Le président de la Chambre de Commerce et de l’Industrie de Maurice (MCCI), Ganesh Ramalingum, estime que l’économie mauricienne tourne au ralenti, « peut-être à cause d’un manque de confiance de la part des investisseurs et des gens d’affaires dans certains secteurs de l’économie ». Les seuls trois secteurs où l’on investit encore, dit-il, sont les BPO Call Centres, la pêche et les finances. Dans les autres secteurs, il souhaite un encouragement de la part du gouvernement dans l’investissement au capital productif.
Faisant un survol de l’économie pour Le Mauricien, le président de la MCCI rappelle que son organisation a clairement fait ressortir depuis un certain temps que la croissance cette année ne dépassera pas les 3% alors que certaines autres institutions misaient entre 3,7 et 3,9 %. « Tout le monde réalise maintenant qu’elle ne dépassera pas les 3%, ce qui donne raison à la Chambre », a-t-il dit, avant d’expliquer le mécanisme mis en place par la MCCI pour faire des prévisions concernant la croissance économique. « Dans ce mécanisme, nous prenons les statistiques venant de tous les secteurs économiques.
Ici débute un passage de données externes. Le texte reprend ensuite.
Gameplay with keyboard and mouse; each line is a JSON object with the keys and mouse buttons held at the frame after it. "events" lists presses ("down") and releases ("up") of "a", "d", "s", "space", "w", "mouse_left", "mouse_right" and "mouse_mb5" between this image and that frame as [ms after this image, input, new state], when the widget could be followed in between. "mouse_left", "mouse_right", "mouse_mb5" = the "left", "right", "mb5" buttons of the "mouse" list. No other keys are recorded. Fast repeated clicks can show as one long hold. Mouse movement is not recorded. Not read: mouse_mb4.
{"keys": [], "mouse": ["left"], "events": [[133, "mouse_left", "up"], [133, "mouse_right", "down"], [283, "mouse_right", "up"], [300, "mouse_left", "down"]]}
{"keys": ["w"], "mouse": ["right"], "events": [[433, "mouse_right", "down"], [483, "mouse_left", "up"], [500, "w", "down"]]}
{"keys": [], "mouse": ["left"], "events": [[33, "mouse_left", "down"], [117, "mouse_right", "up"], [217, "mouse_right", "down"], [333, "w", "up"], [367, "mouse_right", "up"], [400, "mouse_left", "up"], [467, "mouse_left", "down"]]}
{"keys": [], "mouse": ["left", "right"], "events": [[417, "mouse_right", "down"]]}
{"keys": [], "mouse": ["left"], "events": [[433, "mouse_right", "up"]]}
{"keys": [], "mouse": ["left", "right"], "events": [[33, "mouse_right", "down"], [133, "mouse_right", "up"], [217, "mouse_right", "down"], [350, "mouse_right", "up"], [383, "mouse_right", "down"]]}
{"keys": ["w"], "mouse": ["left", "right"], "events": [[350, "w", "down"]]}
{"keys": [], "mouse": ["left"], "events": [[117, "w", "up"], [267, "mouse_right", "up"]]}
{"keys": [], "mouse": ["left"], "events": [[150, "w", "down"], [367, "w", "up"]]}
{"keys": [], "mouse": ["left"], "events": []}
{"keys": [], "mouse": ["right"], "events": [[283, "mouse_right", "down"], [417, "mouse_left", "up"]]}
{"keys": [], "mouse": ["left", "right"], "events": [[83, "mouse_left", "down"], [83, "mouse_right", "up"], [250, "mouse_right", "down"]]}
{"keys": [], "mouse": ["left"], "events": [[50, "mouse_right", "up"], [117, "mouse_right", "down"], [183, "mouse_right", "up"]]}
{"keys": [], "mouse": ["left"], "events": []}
On essaye de comprendre plusieurs choses dont les investissements, ce que font les entreprises pour stimuler la croissance, le contexte local et international, les importations et le capital, surtout celui qui est productif. C’est là que nous constatons que l’économie tourne au ralenti », a-t-il fait ressortir.
Interrogé sur la contribution des micro-entreprises à la croissance de l’économie en général, Ganesh Ramalingum indique que bon nombre de celles-là ne sont pas enregistrées auprès des autorités mais sont quant même très importantes, contribuant au développement du pays. Il cite en exemple les vendeurs de nourriture (fast-food), les petits ateliers où l’on répare les bicyclettes et les motocyclettes, entre autres, qui emploient souvent deux ou trois personnes voire plus. « Si les promoteurs de ces micro-entreprises mêmes ne travaillaient pas, ils auraient été chômeurs et n’auraient pu offrir des emplois à d’autres. Il nous faut encourager ces micro-entreprises qui emploient quelques personnes car au bout du compte ça fait un gros paquet d’emplois que l’on est en train de créer ». M. Ramalingum estime qu’il y a une grande demande pour les fast-food car n’ayant pas le temps de cuisiner, beaucoup de personnes mangent dans la rue. « Encore faut-il que ce service soit disponible. Pour cela, le gouvernement doit mettre des moyens à leur disposition pour qu’ils opèrent et croissent convenablement, et surtout les encourager à faire ce qu’ils savent mieux faire », ajoute-t-il.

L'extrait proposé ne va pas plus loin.